Aim of the exercise:
Make a verbatim copy of the records; pictures stay out.

=== Data in this exercise ===

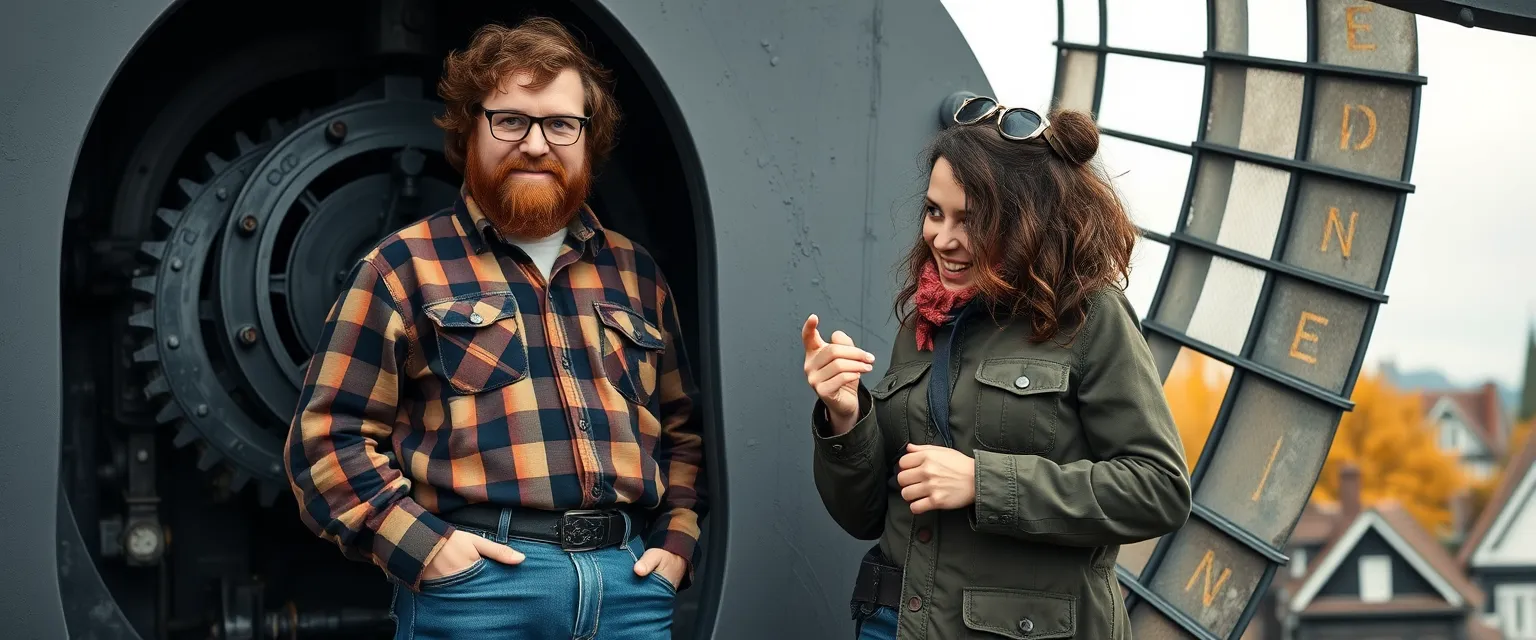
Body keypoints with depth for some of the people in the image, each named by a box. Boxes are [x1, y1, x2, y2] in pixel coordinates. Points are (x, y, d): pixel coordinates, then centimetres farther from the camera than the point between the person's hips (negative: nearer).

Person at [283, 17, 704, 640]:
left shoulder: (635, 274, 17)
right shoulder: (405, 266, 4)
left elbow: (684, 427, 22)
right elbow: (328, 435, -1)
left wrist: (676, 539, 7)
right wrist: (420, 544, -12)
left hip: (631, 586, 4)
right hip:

===

Written solution:
Body keypoints with depth for some of the people in the image, each named by a box. Boxes are [x1, y1, x2, y2] in pixel coordinates. Points are (x, y, d): pixel coordinates, then centimetres farther from the camera than the point between the person's hips (negative: nearer).

Person at [283, 17, 704, 640]:
left shoulder: (635, 274, 17)
right shoulder: (405, 266, 4)
left elbow: (684, 427, 22)
right elbow: (328, 435, -1)
left wrist: (676, 539, 7)
right wrist: (420, 544, -12)
left hip: (631, 586, 4)
right hip:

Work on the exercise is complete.